Хм. Скорее всего – именно для него. В отличие от большинства ядов, опасных только для бездарных, этот действует и на шеров, причем и на светлых, и на темных. Лесных йуши вывели истинные ире специально для защиты своих территорий от обнаглевших людей, как многих других магомодифицированных тварей вроде мантикор. Яд йуши действует мгновенно, поражая нервную систему и вызывая полный паралич, а обнаружить его в вине без специальных заклинаний невозможно.
Какая удача, что печать оберегает не только верность Дайма императору, но и его жизнь. В том числе от редких ядов.
«Ты слишком дорого обошелся Конвенту, чтобы позволить принцам тебя отравить, – усмехался Парьен, вплетая в печать сто пятнадцатую охранную нить. – Такая работа! Музейный экспонат. Когда нибудь мы с тобой напишем по этой печати диссертацию».
Дайм бы посмеялся вместе с Парьеном, если бы проклятая печать не так отравляла ему жизнь. Еще лучше бы он посмеялся, избавляясь от нее окончательно и бесповоротно.
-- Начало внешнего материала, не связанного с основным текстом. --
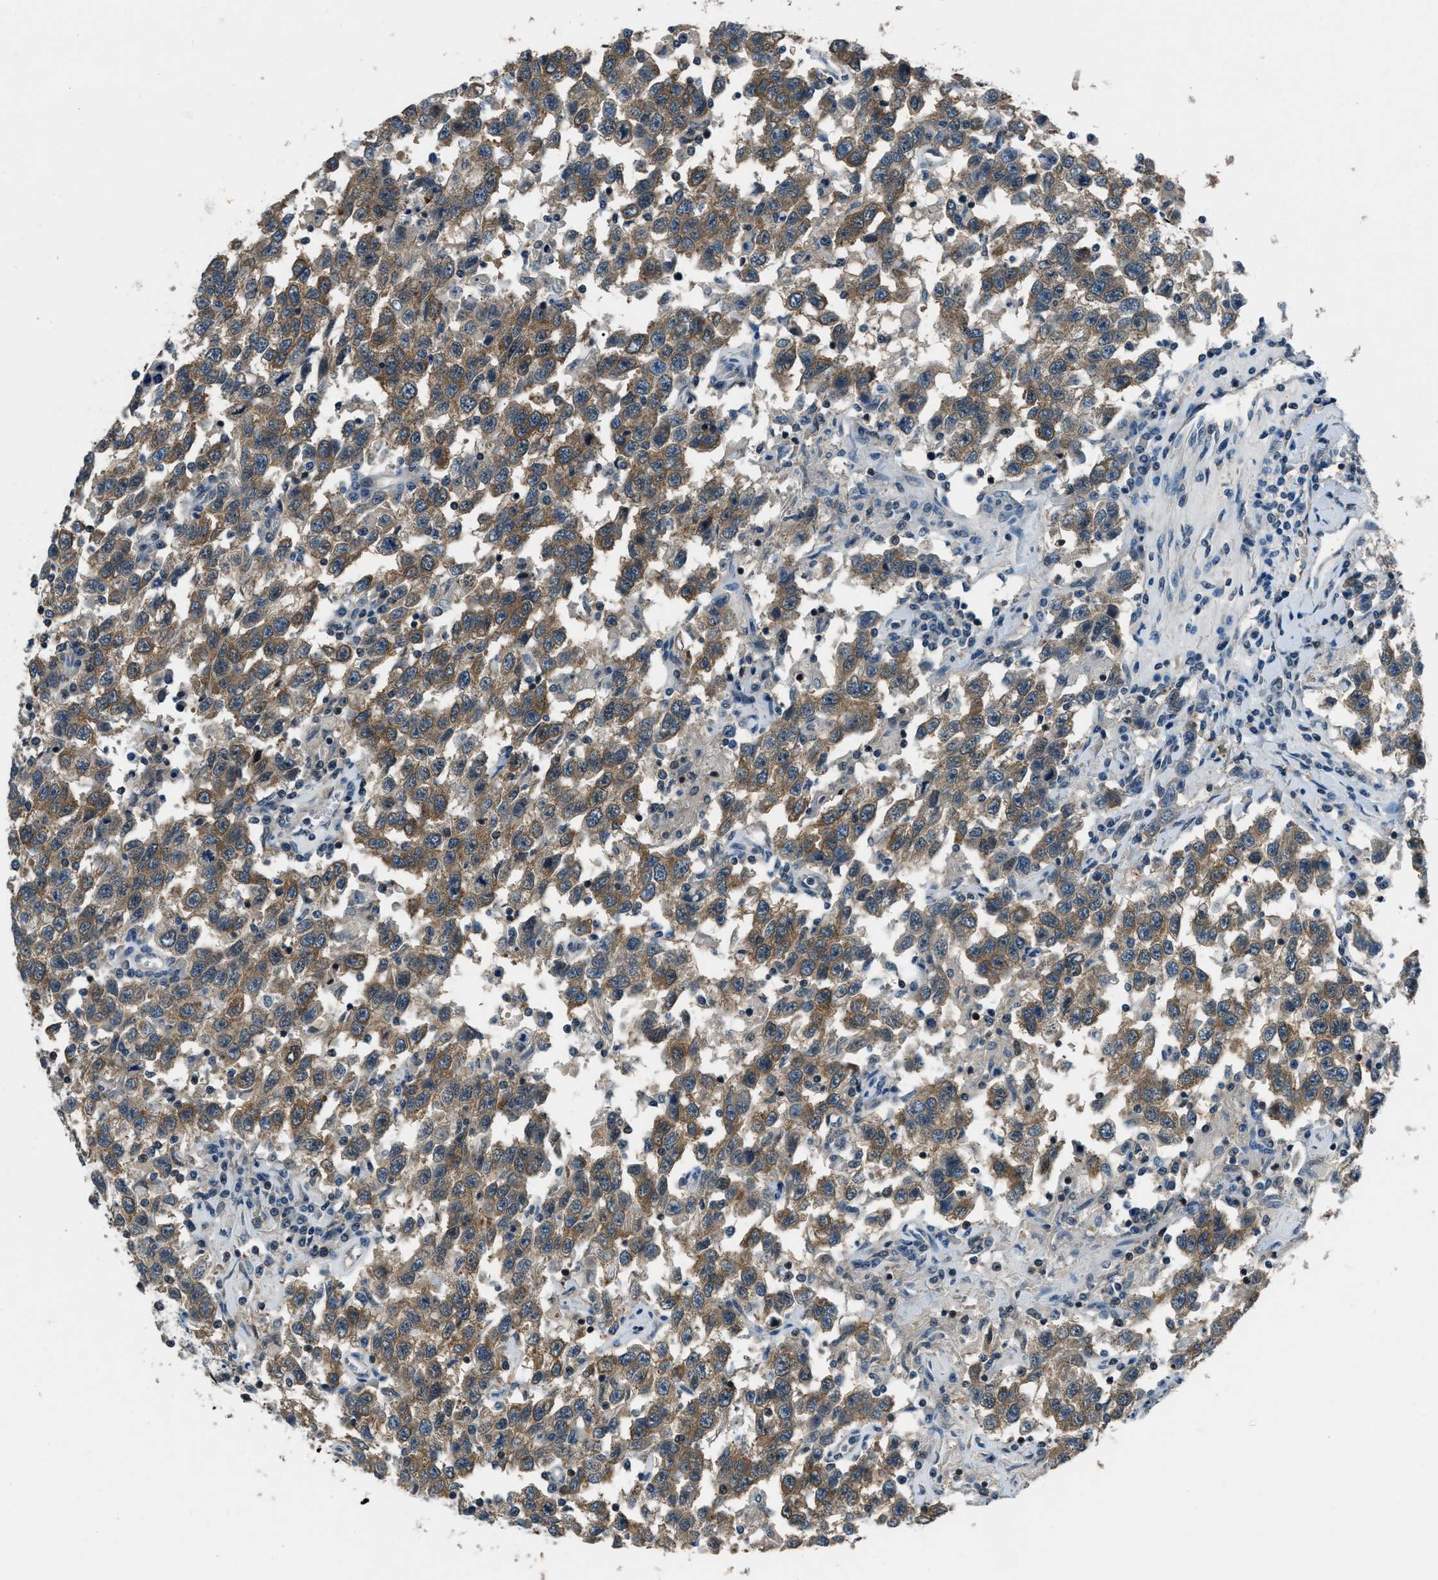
{"staining": {"intensity": "moderate", "quantity": ">75%", "location": "cytoplasmic/membranous"}, "tissue": "testis cancer", "cell_type": "Tumor cells", "image_type": "cancer", "snomed": [{"axis": "morphology", "description": "Seminoma, NOS"}, {"axis": "topography", "description": "Testis"}], "caption": "Testis cancer stained for a protein (brown) shows moderate cytoplasmic/membranous positive positivity in about >75% of tumor cells.", "gene": "NUDCD3", "patient": {"sex": "male", "age": 41}}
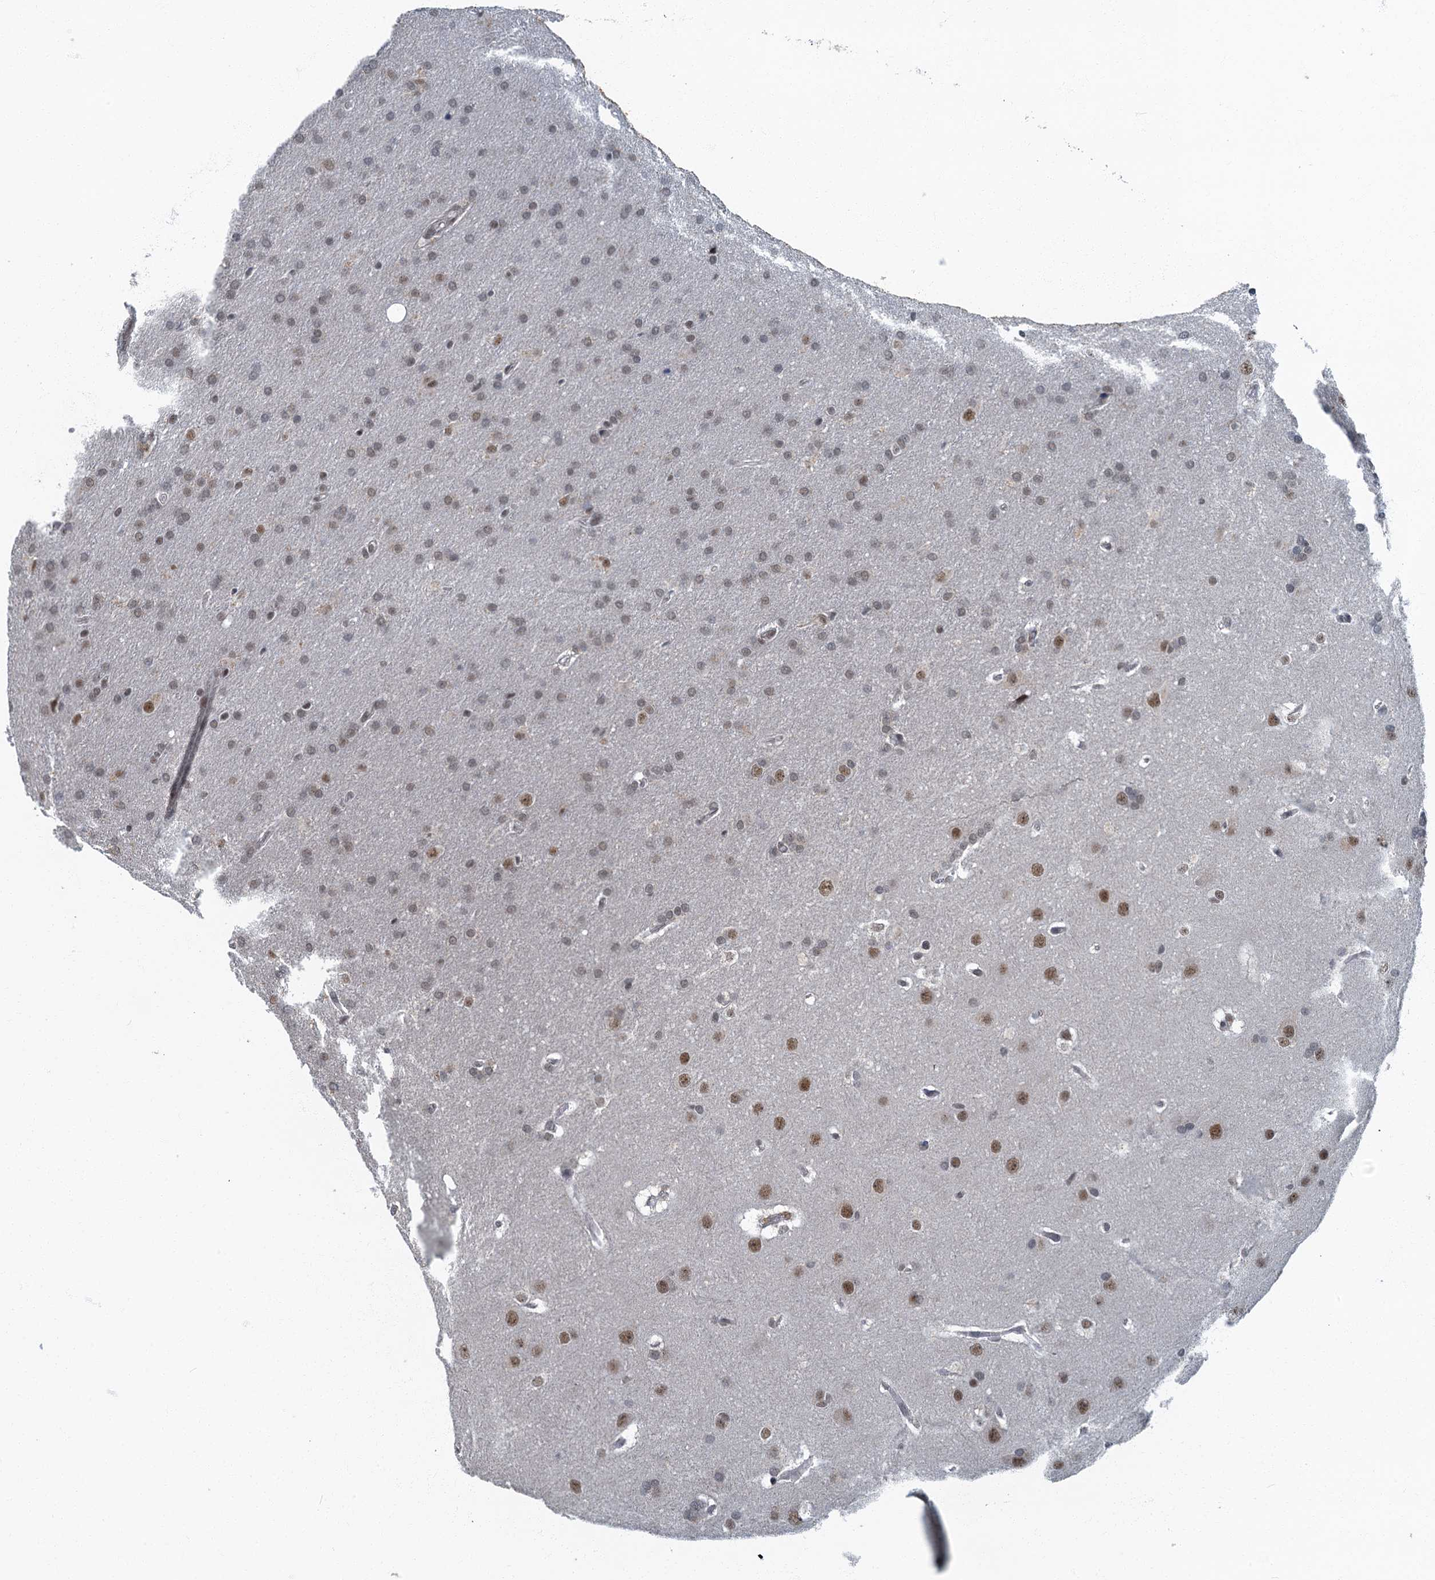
{"staining": {"intensity": "weak", "quantity": "25%-75%", "location": "nuclear"}, "tissue": "glioma", "cell_type": "Tumor cells", "image_type": "cancer", "snomed": [{"axis": "morphology", "description": "Glioma, malignant, Low grade"}, {"axis": "topography", "description": "Brain"}], "caption": "Glioma stained with DAB (3,3'-diaminobenzidine) immunohistochemistry exhibits low levels of weak nuclear staining in about 25%-75% of tumor cells. (DAB = brown stain, brightfield microscopy at high magnification).", "gene": "GADL1", "patient": {"sex": "female", "age": 32}}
Но эта шутка не удалась даже Алому Дракону: стоило Дайму покинуть Хмирну, как печать вернулась. Выросла заново, словно паразитный гриб из спор, заразивших его кровь. Дайм убедился в этом, едва коснувшись горянки, мечтавшей понести дитя от «великолепного и могущественного сына Дракона». Не вышло с детишками, сколько бы Дайм ни пытался самостоятельно повторить то, что делали с печатью Роне и Шуалейда. Она ослабла и причиняла намного меньше боли, но в том, что касается женщин – все оставалось как прежде. То есть никак.
Сейчас же Дайм изо всех сил держал невозмутимую физиономию и наблюдал за Люкресом. Разумеется, Бруно Майнера он мысленно предупредил, чтобы тот не вздумал пить из своего бокала, не проверив на яд.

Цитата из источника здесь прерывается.